Trends in Business Intelligence & Analytics for 2026
Key Takeaways:- Learn about the most important trends in analytics and BI for 2026.
- Understand how analysts can evolve their skills and workflows to stay relevant in the age of AI.
- Discover how leaders can build forward-looking analytics strategies that align with emerging technologies and business goals.
Description
The field of business intelligence and analytics is evolving rapidly, driven by advances in AI, automation, and data accessibility. As new technologies reshape how insights are generated and consumed, data professionals must adapt to stay relevant and add value in an increasingly AI-driven world.
In this panel interview, Sameer Al-Sakran, CEO at Metabase, Michael Berthold, Co-Founder and CEO at KNIME, and Hjalmar Gislason, Founder and CEO of GRID, discuss the major trends shaping BI and data analytics in 2026. You’ll learn how AI is transforming the analyst role, which technical and soft skills will matter most, and how executives can rethink their analytics strategies for the year ahead.
Presenter Bio

Sameer Al-Sakran is the CEO at Metabase, a low-code self-service analytics company. Sameer has a background in both data science and data engineering so he's got a practitioner's perspective as well as executive insight. Previously, he was CTO at Expa and Blackjet, and the founder of SimpleHadoop and Adopilot.

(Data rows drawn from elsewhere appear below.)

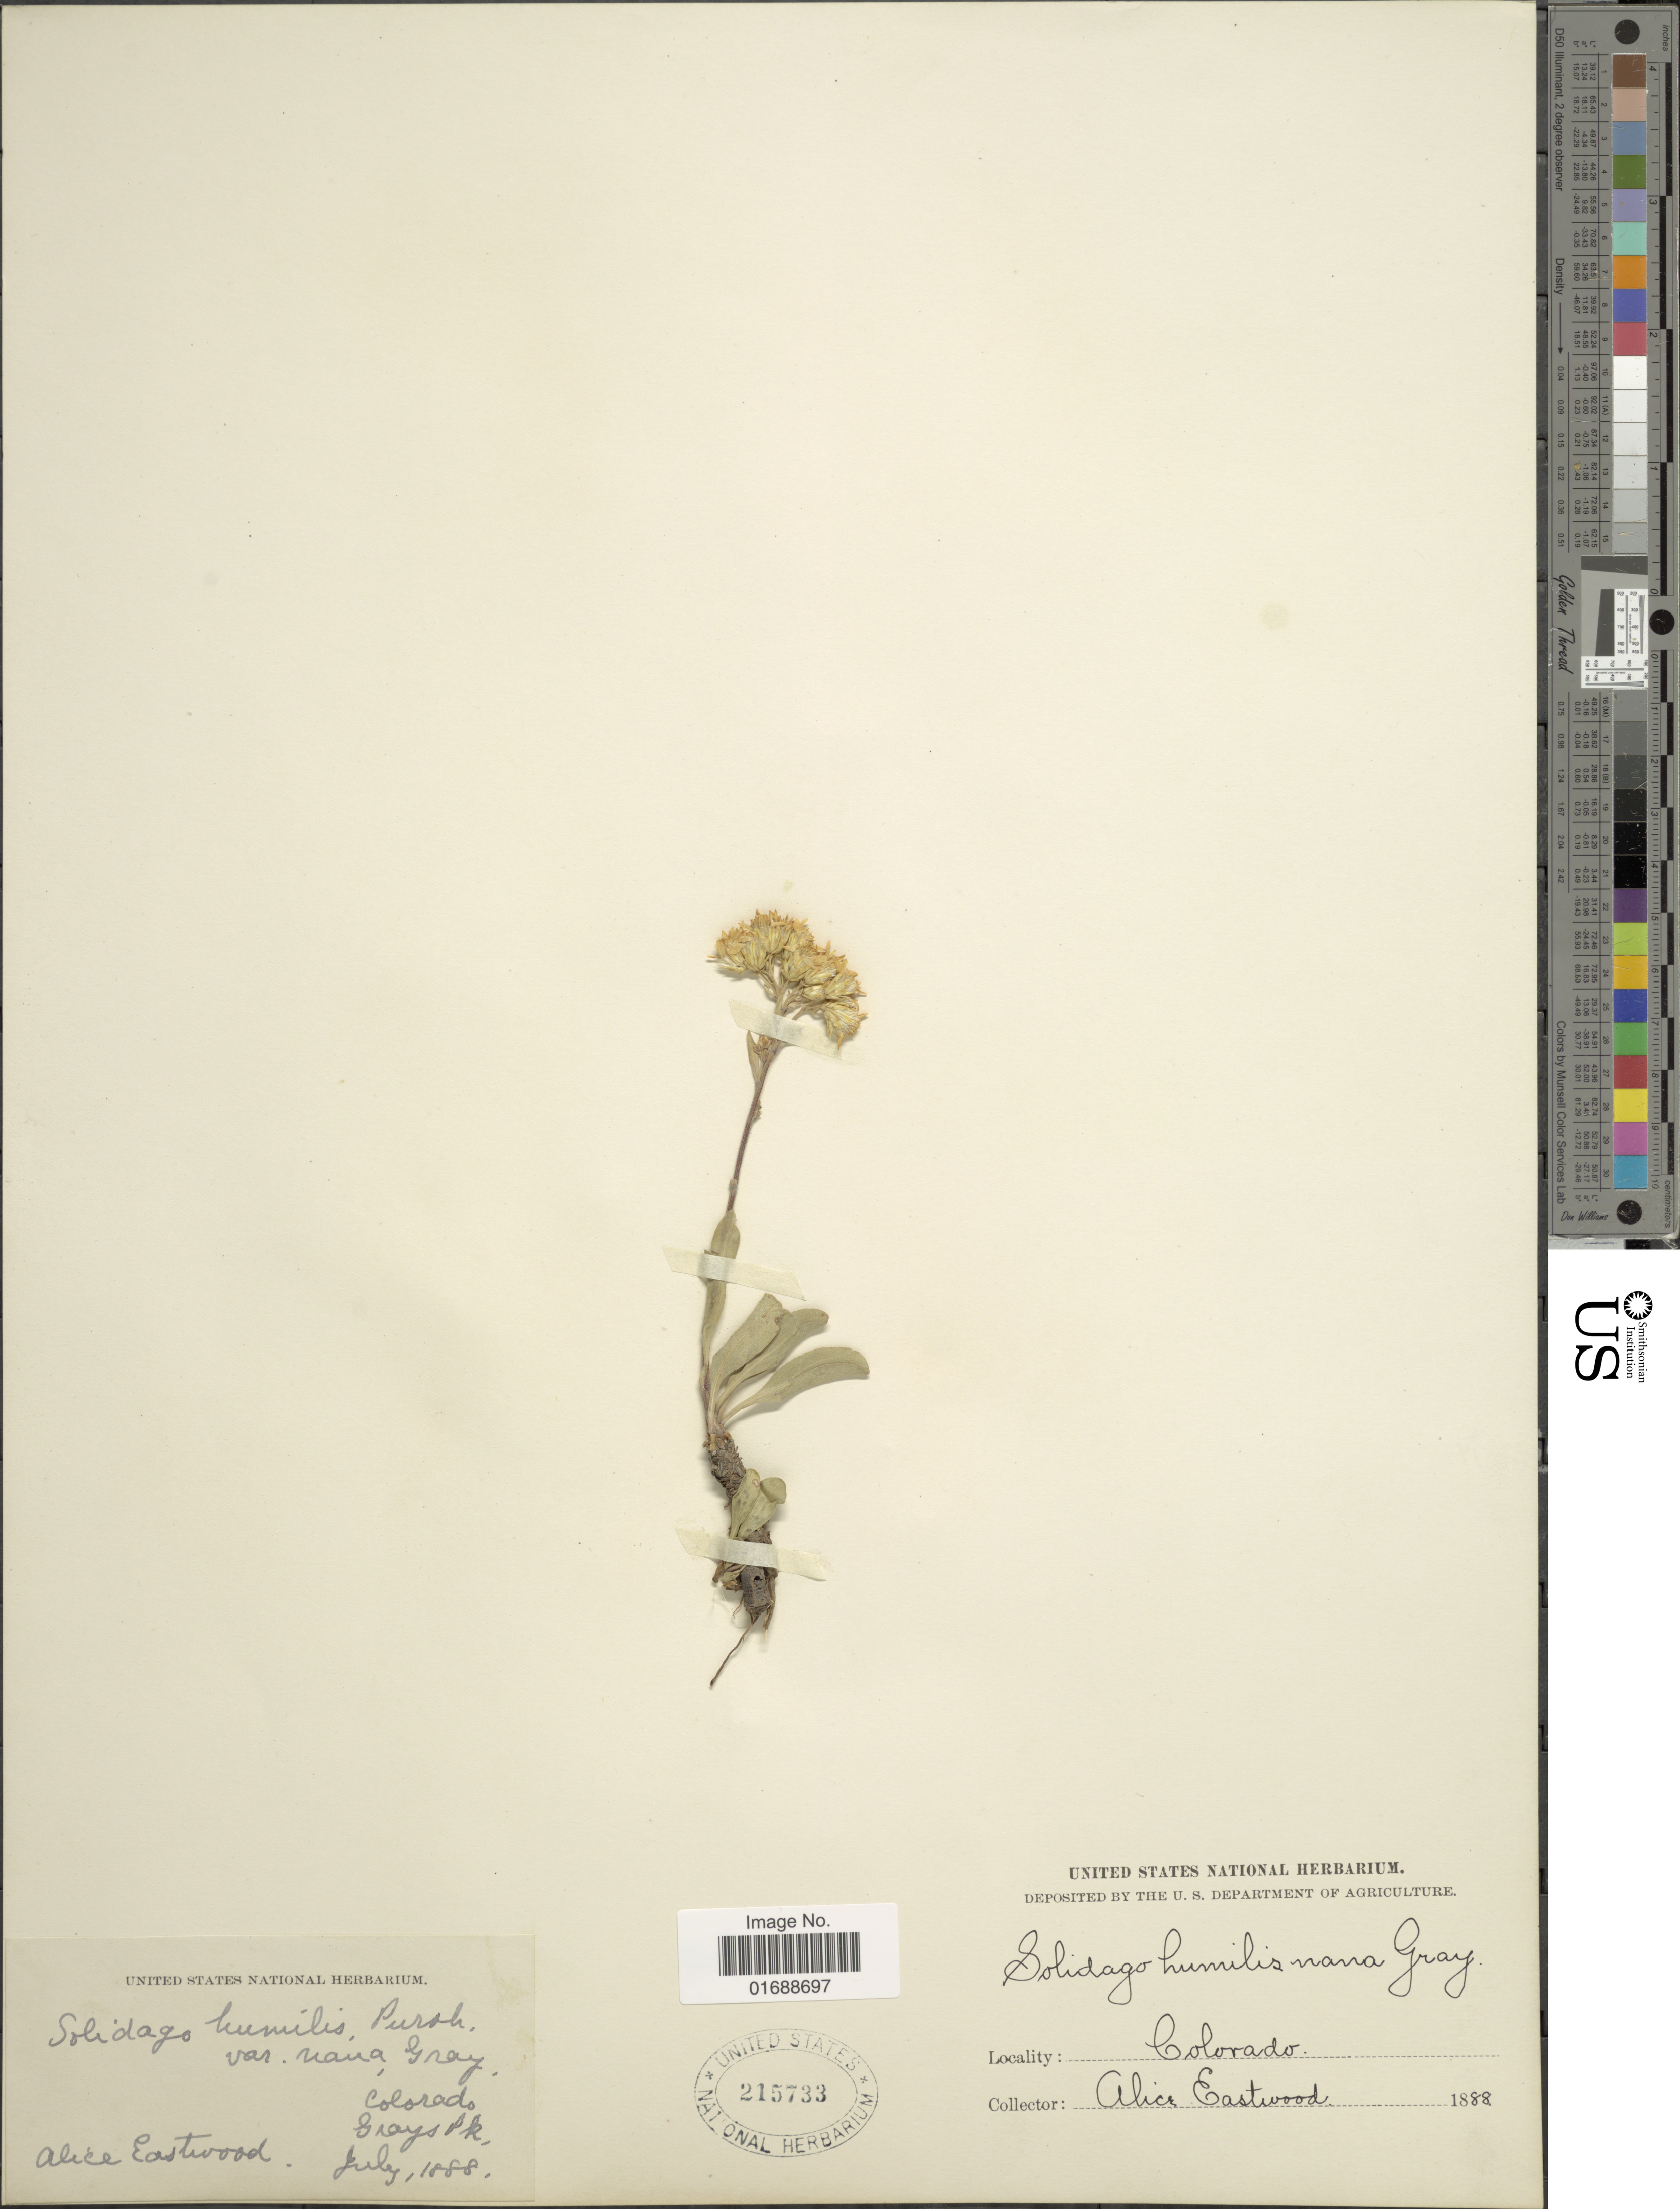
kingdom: Plantae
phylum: Tracheophyta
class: Magnoliopsida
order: Asterales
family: Asteraceae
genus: Solidago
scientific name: Solidago nana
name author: Nutt.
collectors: A. Eastwood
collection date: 1888-07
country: United States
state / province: Colorado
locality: Grays PK.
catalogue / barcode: US 215733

Hjalmar Gislason is the founder and CEO of GRID, with their main product being a smart spreadsheet with an interactive data visualization layer and integrated AI assistance. Hjalmar previously served as VP of Product Management at Qlik. He was the founder and CEO of DataMarket, founded in 2008 and sold to Qlik in 2014. A career data nerd and entrepreneur, GRID is Hjalmar’s fifth software startup as a founder.

Michael Berthold is CEO and co-founder at KNIME, an open source data analytics company. He has more than 25 years of experience in data science, working in academia, most recently as a full professor at Konstanz University (Germany) and previously at University of California (Berkeley) and Carnegie Mellon, and in industry at Intel’s Neural Network Group, Utopy, and Tripos. Michael has published extensively on data analytics, machine learning, and artificial intelligence.